---------- SUPPLIED RECORDS ----------
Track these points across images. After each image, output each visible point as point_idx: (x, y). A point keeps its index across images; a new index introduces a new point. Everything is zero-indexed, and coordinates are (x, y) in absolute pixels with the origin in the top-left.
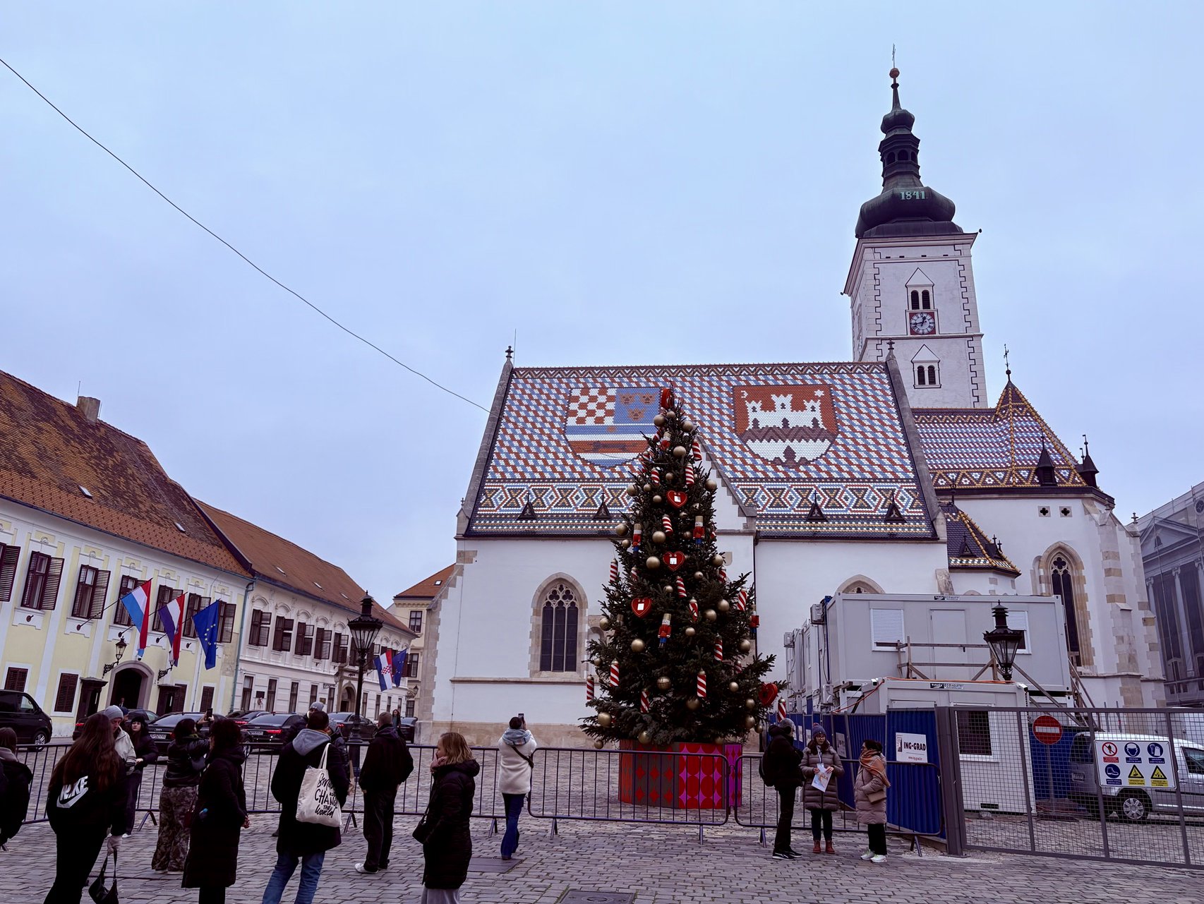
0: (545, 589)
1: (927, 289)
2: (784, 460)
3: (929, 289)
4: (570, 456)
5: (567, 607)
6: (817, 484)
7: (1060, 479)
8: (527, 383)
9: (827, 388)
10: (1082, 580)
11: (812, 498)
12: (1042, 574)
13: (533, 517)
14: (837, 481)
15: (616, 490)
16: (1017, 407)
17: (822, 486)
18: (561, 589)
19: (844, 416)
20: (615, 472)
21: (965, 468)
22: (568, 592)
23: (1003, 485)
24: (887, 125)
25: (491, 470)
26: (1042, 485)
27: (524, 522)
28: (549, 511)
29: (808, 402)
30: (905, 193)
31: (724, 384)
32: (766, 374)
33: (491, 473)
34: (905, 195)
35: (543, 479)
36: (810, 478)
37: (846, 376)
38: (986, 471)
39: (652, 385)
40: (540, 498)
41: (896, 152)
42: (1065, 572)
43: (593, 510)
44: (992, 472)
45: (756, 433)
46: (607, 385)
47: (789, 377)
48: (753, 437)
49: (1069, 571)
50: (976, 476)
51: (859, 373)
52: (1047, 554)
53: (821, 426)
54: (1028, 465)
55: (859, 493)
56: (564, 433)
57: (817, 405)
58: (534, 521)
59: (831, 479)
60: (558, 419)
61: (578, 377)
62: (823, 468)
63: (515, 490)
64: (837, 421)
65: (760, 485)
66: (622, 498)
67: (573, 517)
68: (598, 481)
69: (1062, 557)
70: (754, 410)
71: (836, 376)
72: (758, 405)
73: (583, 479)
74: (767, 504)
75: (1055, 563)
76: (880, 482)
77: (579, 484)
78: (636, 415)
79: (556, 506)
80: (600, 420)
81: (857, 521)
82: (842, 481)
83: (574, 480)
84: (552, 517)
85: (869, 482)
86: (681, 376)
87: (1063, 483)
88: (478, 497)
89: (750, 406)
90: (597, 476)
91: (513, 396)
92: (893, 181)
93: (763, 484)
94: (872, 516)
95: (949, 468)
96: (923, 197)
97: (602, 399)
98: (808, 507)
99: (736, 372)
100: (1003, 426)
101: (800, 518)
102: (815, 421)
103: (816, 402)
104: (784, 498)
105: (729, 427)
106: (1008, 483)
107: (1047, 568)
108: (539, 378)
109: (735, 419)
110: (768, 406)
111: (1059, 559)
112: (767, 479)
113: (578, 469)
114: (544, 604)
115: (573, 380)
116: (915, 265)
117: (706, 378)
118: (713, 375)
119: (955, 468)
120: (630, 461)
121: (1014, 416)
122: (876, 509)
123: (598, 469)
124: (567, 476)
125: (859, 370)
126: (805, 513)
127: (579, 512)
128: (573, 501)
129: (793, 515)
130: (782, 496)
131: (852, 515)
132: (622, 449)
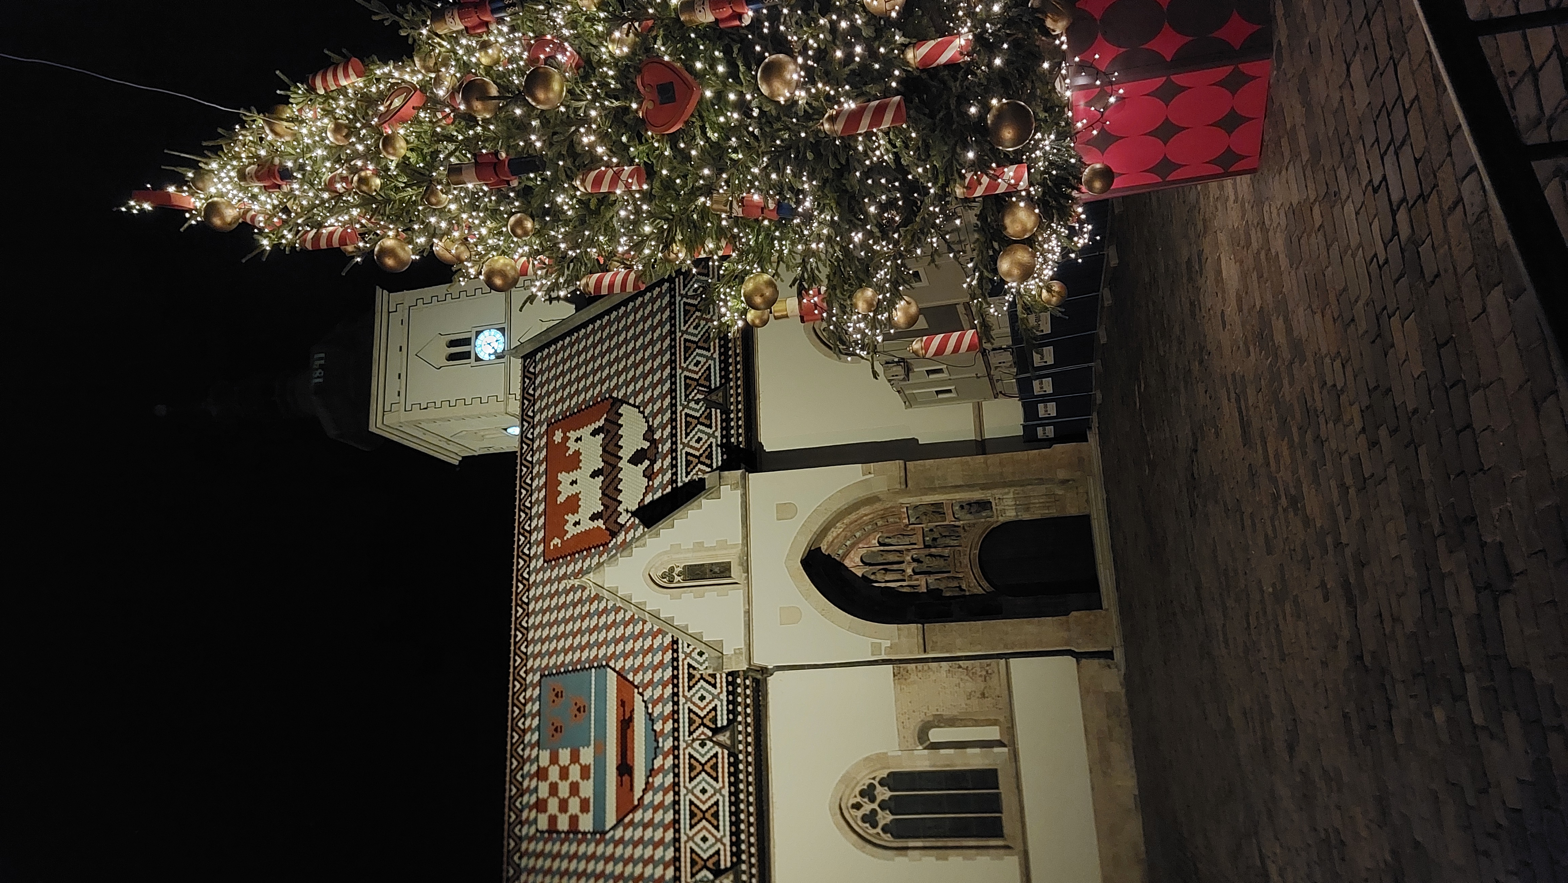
0: (859, 837)
1: (445, 342)
2: (646, 464)
3: (445, 339)
4: (638, 815)
5: (888, 794)
6: (679, 409)
9: (552, 428)
11: (697, 411)
14: (675, 383)
15: (691, 723)
17: (681, 402)
18: (857, 807)
19: (589, 395)
20: (663, 730)
22: (862, 793)
28: (727, 840)
32: (530, 519)
34: (318, 377)
35: (676, 859)
36: (673, 420)
37: (537, 407)
39: (537, 692)
40: (706, 861)
43: (723, 758)
45: (609, 512)
46: (534, 768)
48: (613, 518)
51: (534, 390)
53: (601, 423)
55: (690, 348)
56: (604, 834)
57: (573, 435)
59: (672, 391)
60: (582, 850)
62: (657, 406)
64: (595, 403)
66: (702, 709)
67: (734, 794)
68: (676, 757)
70: (576, 524)
71: (536, 419)
72: (571, 518)
73: (675, 786)
76: (674, 325)
77: (683, 792)
78: (579, 710)
79: (717, 828)
80: (585, 772)
82: (675, 376)
83: (676, 803)
84: (735, 833)
85: (675, 340)
89: (571, 531)
90: (670, 761)
98: (711, 411)
99: (525, 561)
101: (726, 420)
102: (594, 433)
103: (569, 438)
104: (698, 450)
109: (590, 549)
110: (573, 503)
113: (658, 798)
114: (887, 839)
115: (524, 831)
116: (412, 358)
117: (532, 607)
118: (528, 597)
120: (647, 707)
123: (658, 763)
124: (669, 816)
125: (531, 392)
126: (719, 415)
127: (727, 785)
128: (709, 798)
129: (721, 432)
130: (697, 454)
131: (720, 350)
132: (628, 724)
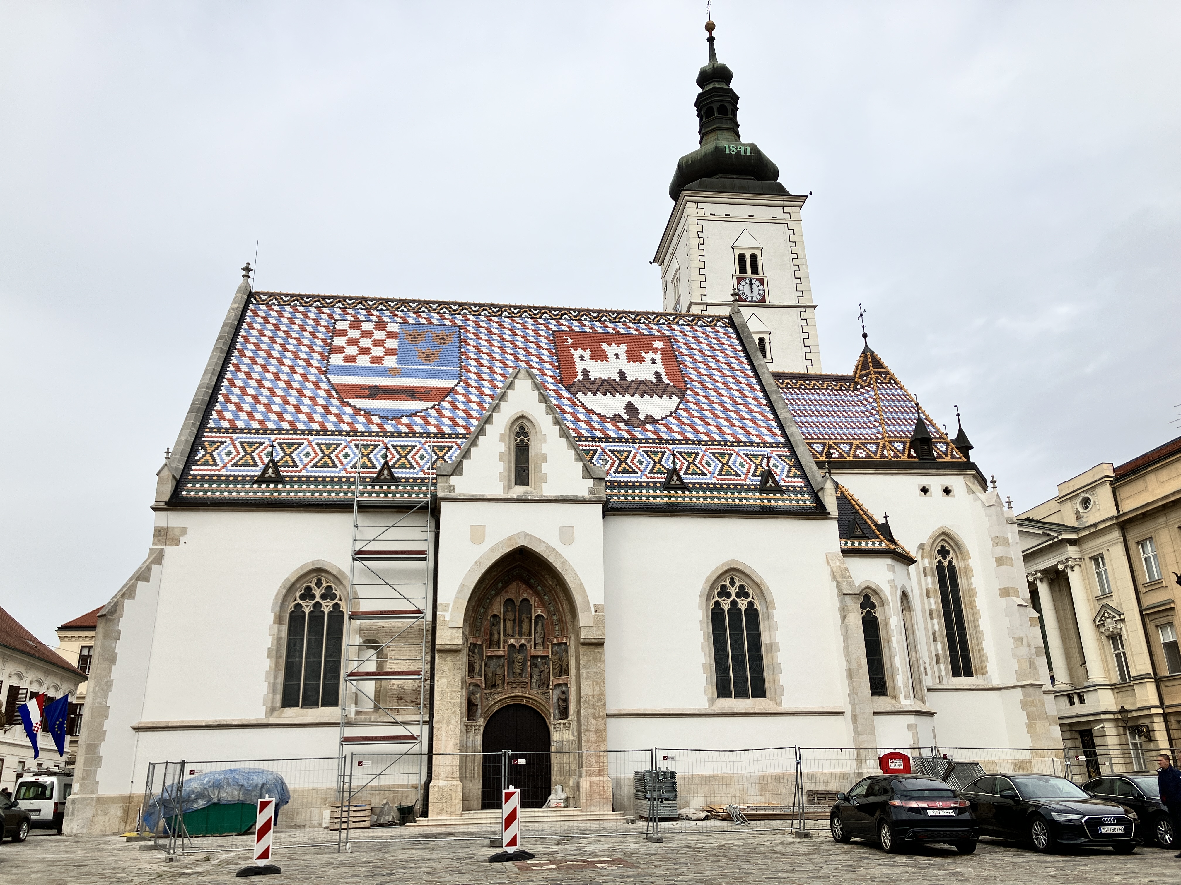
----------
(ABOUT THIS TASK):
Revise the material above so that "zero-indexed" becomes "0-indexed", keeping every other line and character unchanged. Leave the pictures out of your output.

(SOLUTION):
Track these points across images. After each image, output each visible point as point_idx: (x, y). A point keeps its index across images; a new index introduces a new point. Everything is 0-indexed, and coordinates are (x, y) in absolute pixels with the origin in the top-left.
0: (545, 589)
1: (927, 289)
2: (784, 460)
3: (929, 289)
4: (570, 456)
5: (567, 607)
6: (817, 484)
7: (1060, 479)
8: (527, 383)
9: (827, 388)
10: (1082, 580)
11: (812, 498)
12: (1042, 574)
13: (533, 517)
14: (837, 481)
15: (616, 490)
16: (1017, 407)
17: (822, 486)
18: (561, 589)
19: (844, 416)
20: (615, 472)
21: (965, 468)
22: (568, 592)
23: (1003, 485)
24: (887, 125)
25: (491, 470)
26: (1042, 485)
27: (524, 522)
28: (549, 511)
29: (808, 402)
30: (905, 193)
31: (724, 384)
32: (766, 374)
33: (491, 473)
34: (905, 195)
35: (543, 479)
36: (810, 478)
37: (846, 376)
38: (986, 471)
39: (652, 385)
40: (540, 498)
41: (896, 152)
42: (1065, 572)
43: (593, 510)
44: (992, 472)
45: (756, 433)
46: (607, 385)
47: (789, 377)
48: (753, 437)
49: (1069, 571)
50: (976, 476)
51: (859, 373)
52: (1047, 554)
53: (821, 426)
54: (1028, 465)
55: (859, 493)
56: (564, 433)
57: (817, 405)
58: (534, 521)
59: (831, 479)
60: (558, 419)
61: (578, 377)
62: (823, 468)
63: (515, 490)
64: (837, 421)
65: (760, 485)
66: (622, 498)
67: (573, 517)
68: (598, 481)
69: (1062, 557)
70: (754, 410)
71: (836, 376)
72: (758, 405)
73: (583, 479)
74: (767, 504)
75: (1055, 563)
76: (880, 482)
77: (579, 484)
78: (636, 415)
79: (556, 506)
80: (600, 420)
81: (857, 521)
82: (842, 481)
83: (574, 480)
84: (552, 517)
85: (869, 482)
86: (681, 376)
87: (1063, 483)
88: (478, 497)
89: (750, 406)
90: (597, 476)
91: (513, 396)
92: (893, 181)
93: (763, 484)
94: (872, 516)
95: (949, 468)
96: (923, 197)
97: (602, 399)
98: (808, 507)
99: (736, 372)
100: (1003, 426)
101: (800, 518)
102: (815, 421)
103: (816, 402)
104: (784, 498)
105: (729, 427)
106: (1008, 483)
107: (1047, 568)
108: (539, 378)
109: (735, 419)
110: (768, 406)
111: (1059, 559)
112: (767, 479)
113: (578, 469)
114: (544, 604)
115: (573, 380)
116: (915, 265)
117: (706, 378)
118: (713, 375)
119: (955, 468)
120: (630, 461)
121: (1014, 416)
122: (876, 509)
123: (598, 469)
124: (567, 476)
125: (859, 370)
126: (805, 513)
127: (579, 512)
128: (573, 501)
129: (793, 515)
130: (782, 496)
131: (852, 515)
132: (622, 449)
0: (859, 837)
1: (445, 342)
2: (646, 464)
3: (445, 339)
4: (638, 815)
5: (888, 794)
6: (679, 409)
9: (552, 428)
11: (697, 411)
14: (675, 383)
15: (691, 723)
17: (681, 402)
18: (857, 807)
19: (589, 395)
20: (663, 730)
22: (862, 793)
28: (727, 840)
32: (530, 519)
34: (318, 377)
35: (676, 859)
36: (673, 420)
37: (537, 407)
39: (537, 692)
40: (706, 861)
43: (723, 758)
45: (609, 512)
46: (534, 768)
48: (613, 518)
51: (534, 390)
53: (601, 423)
55: (690, 348)
56: (604, 834)
57: (573, 435)
59: (672, 391)
60: (582, 850)
62: (657, 406)
64: (595, 403)
66: (702, 709)
67: (734, 794)
68: (676, 757)
70: (576, 524)
71: (536, 419)
72: (571, 518)
73: (675, 786)
76: (674, 325)
77: (683, 792)
78: (579, 710)
79: (717, 828)
80: (585, 772)
82: (675, 376)
83: (676, 803)
84: (735, 833)
85: (675, 340)
89: (571, 531)
90: (670, 761)
98: (711, 411)
99: (525, 561)
101: (726, 420)
102: (594, 433)
103: (569, 438)
104: (698, 450)
109: (590, 549)
110: (573, 503)
113: (658, 798)
114: (887, 839)
115: (524, 831)
116: (412, 358)
117: (532, 607)
118: (528, 597)
120: (647, 707)
123: (658, 763)
124: (669, 816)
125: (531, 392)
126: (719, 415)
127: (727, 785)
128: (709, 798)
129: (721, 432)
130: (697, 454)
131: (720, 350)
132: (628, 724)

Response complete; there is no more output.